Work instructions |
Please arrange the lines from the start through the one containing "Калькулятор на пластиковые окна во Львове" as a Markdown table with the columns Row and Line, putting a row number in the first and the line in the second, and leaving out any blank lines.

Given entries |
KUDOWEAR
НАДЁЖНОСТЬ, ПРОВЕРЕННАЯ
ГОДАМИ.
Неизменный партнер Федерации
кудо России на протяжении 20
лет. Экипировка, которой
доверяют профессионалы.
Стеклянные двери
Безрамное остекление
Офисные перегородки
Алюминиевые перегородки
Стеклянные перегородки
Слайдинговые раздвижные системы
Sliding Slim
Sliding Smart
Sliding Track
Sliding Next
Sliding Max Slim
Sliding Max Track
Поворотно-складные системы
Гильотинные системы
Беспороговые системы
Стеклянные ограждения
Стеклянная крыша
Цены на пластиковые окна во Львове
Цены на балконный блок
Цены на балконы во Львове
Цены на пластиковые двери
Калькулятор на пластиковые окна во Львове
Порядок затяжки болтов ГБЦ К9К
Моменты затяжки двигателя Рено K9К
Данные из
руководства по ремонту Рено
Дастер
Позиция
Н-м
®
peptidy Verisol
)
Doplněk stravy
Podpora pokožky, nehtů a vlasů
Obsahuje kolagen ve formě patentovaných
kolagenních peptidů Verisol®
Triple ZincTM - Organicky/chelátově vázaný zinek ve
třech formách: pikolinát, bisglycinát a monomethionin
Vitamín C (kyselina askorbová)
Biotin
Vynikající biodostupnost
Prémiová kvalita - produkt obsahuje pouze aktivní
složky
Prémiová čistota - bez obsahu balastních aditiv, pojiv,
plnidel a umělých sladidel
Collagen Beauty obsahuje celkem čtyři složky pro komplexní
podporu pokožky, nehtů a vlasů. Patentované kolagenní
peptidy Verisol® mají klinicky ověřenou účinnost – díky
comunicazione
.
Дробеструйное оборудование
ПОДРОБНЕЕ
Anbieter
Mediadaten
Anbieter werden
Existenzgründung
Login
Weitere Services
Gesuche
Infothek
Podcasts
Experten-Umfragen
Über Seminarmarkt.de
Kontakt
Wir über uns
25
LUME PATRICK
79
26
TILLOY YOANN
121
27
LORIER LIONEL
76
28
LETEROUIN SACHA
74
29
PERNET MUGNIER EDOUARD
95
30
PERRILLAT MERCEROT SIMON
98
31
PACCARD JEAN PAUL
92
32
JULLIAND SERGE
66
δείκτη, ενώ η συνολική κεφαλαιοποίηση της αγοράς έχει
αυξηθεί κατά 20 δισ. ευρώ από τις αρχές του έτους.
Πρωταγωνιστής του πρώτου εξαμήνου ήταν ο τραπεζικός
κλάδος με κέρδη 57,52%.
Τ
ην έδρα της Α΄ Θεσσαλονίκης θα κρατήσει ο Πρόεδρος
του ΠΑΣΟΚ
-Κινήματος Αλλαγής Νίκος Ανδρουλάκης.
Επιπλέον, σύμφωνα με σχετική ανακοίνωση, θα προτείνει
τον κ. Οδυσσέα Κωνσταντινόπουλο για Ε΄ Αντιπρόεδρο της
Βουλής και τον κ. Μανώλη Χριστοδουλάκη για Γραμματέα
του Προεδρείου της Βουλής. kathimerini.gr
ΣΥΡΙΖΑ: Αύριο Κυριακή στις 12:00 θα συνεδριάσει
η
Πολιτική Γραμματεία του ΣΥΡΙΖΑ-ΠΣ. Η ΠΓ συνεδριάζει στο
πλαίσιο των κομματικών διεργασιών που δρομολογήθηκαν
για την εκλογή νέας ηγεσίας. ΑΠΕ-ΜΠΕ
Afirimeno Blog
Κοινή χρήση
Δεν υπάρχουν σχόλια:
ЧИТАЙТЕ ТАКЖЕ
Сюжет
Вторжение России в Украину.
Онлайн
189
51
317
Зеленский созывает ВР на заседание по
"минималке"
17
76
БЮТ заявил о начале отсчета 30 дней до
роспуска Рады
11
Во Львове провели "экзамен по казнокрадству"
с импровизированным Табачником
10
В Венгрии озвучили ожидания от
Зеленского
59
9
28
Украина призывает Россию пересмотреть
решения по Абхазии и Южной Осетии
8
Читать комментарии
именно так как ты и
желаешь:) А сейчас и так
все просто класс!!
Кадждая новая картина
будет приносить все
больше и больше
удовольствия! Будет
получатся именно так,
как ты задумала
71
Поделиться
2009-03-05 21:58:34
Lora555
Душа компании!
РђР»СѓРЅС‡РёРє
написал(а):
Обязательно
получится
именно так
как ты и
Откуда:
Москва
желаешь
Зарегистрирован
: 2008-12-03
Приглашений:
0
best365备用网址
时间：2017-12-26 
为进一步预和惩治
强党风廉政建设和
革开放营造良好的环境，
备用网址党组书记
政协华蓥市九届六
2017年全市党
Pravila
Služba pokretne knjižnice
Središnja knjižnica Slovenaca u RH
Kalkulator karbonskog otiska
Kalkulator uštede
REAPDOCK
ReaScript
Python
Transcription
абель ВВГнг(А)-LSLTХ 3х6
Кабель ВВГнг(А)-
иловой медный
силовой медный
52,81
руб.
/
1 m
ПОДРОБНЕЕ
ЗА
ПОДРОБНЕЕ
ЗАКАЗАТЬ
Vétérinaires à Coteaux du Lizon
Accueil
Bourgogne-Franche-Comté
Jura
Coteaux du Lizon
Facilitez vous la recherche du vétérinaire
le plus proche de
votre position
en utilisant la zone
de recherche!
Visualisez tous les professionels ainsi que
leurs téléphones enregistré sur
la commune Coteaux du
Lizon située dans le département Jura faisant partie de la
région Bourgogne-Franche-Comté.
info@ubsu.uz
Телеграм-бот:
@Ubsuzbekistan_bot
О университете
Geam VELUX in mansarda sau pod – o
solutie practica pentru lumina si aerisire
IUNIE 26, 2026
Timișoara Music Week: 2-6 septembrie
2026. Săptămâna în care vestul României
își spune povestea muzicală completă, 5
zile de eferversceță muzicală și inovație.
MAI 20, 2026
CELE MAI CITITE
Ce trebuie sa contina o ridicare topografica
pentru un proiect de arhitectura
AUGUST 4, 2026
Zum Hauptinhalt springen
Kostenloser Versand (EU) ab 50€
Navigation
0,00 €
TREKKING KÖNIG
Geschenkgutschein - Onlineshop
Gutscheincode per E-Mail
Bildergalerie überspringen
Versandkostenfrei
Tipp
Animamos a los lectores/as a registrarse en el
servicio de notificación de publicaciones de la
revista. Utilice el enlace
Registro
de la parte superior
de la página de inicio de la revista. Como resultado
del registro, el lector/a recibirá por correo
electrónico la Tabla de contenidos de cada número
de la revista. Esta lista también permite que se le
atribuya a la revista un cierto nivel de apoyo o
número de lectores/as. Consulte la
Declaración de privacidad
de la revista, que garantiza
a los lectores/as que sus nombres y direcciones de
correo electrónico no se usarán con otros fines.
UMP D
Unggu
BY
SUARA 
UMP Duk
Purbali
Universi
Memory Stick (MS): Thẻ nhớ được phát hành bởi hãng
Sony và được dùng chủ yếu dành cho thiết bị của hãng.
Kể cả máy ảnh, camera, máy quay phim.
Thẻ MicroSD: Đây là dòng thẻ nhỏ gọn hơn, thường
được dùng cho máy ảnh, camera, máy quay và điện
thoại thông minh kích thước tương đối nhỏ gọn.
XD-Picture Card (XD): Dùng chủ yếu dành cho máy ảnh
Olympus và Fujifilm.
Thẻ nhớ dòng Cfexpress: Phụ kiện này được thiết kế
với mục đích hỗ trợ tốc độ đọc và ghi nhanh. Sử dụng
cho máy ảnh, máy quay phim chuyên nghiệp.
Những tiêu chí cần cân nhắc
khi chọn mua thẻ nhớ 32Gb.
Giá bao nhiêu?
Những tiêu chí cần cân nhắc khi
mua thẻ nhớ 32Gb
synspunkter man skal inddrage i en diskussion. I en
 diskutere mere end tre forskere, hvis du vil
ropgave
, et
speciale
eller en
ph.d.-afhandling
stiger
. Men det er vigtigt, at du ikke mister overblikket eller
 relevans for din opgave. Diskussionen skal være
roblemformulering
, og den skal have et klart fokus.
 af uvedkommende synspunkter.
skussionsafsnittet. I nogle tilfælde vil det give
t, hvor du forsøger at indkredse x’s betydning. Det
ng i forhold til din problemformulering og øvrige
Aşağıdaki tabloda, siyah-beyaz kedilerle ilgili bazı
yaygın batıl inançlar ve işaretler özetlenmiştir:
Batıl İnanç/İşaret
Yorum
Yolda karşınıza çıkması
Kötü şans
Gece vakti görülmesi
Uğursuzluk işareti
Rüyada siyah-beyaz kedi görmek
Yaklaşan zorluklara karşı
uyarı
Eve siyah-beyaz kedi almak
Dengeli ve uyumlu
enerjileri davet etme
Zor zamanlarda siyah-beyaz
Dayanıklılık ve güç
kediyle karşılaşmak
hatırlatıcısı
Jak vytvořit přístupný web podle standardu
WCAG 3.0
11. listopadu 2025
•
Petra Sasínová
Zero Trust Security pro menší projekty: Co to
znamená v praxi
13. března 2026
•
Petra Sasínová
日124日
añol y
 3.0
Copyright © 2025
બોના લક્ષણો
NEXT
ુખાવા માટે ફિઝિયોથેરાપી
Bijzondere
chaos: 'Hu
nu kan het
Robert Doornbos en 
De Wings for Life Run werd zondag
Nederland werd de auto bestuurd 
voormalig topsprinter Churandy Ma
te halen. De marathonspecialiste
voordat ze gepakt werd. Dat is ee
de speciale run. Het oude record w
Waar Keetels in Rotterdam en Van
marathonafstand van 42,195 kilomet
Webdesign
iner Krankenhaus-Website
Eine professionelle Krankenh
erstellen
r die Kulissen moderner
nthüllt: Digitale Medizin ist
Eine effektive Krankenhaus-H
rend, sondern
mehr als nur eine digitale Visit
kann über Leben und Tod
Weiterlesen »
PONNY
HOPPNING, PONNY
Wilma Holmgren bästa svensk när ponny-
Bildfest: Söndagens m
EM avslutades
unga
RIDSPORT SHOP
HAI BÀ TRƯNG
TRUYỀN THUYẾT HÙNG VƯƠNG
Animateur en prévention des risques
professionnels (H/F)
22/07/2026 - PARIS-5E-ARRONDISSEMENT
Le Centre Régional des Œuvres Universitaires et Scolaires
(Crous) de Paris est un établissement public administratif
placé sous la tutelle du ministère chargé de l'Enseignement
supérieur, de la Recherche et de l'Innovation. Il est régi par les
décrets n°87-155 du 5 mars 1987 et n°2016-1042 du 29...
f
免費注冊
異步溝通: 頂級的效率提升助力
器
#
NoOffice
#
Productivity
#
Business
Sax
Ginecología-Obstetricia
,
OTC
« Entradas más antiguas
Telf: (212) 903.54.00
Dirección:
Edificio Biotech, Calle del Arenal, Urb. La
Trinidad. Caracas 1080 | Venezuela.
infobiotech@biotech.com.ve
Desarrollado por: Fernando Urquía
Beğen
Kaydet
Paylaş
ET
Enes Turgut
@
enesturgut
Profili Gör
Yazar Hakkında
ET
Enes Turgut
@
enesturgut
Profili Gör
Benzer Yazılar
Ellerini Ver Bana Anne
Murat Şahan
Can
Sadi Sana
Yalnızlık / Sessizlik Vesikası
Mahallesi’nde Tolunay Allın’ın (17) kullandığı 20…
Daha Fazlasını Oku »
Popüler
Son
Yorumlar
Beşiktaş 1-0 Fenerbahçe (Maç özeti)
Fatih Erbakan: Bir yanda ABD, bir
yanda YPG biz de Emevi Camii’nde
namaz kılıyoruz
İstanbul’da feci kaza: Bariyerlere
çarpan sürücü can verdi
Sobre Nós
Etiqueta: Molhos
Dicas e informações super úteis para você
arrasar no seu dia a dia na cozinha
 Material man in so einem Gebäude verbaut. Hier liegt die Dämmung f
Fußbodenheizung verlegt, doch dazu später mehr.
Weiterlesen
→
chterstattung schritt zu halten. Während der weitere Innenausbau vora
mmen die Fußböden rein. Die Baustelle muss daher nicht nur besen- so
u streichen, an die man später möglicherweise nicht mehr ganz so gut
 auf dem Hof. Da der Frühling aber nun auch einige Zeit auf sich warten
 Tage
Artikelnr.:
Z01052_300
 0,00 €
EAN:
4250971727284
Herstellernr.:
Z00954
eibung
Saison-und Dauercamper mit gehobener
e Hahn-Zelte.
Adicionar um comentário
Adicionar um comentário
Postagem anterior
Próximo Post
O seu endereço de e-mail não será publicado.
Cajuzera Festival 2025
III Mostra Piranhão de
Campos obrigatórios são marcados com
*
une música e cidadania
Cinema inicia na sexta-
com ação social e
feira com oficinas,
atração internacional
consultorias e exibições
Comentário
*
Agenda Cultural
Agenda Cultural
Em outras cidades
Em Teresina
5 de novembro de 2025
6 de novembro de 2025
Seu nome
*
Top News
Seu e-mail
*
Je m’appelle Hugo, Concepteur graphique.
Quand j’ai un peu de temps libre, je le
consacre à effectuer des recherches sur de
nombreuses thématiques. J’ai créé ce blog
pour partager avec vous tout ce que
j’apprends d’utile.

Exercise output |
| Row | Line |
|---|---|
| 1 | KUDOWEAR |
| 2 | НАДЁЖНОСТЬ, ПРОВЕРЕННАЯ |
| 3 | ГОДАМИ. |
| 4 | Неизменный партнер Федерации |
| 5 | кудо России на протяжении 20 |
| 6 | лет. Экипировка, которой |
| 7 | доверяют профессионалы. |
| 8 | Стеклянные двери |
| 9 | Безрамное остекление |
| 10 | Офисные перегородки |
| 11 | Алюминиевые перегородки |
| 12 | Стеклянные перегородки |
| 13 | Слайдинговые раздвижные системы |
| 14 | Sliding Slim |
| 15 | Sliding Smart |
| 16 | Sliding Track |
| 17 | Sliding Next |
| 18 | Sliding Max Slim |
| 19 | Sliding Max Track |
| 20 | Поворотно-складные системы |
| 21 | Гильотинные системы |
| 22 | Беспороговые системы |
| 23 | Стеклянные ограждения |
| 24 | Стеклянная крыша |
| 25 | Цены на пластиковые окна во Львове |
| 26 | Цены на балконный блок |
| 27 | Цены на балконы во Львове |
| 28 | Цены на пластиковые двери |
| 29 | Калькулятор на пластиковые окна во Львове |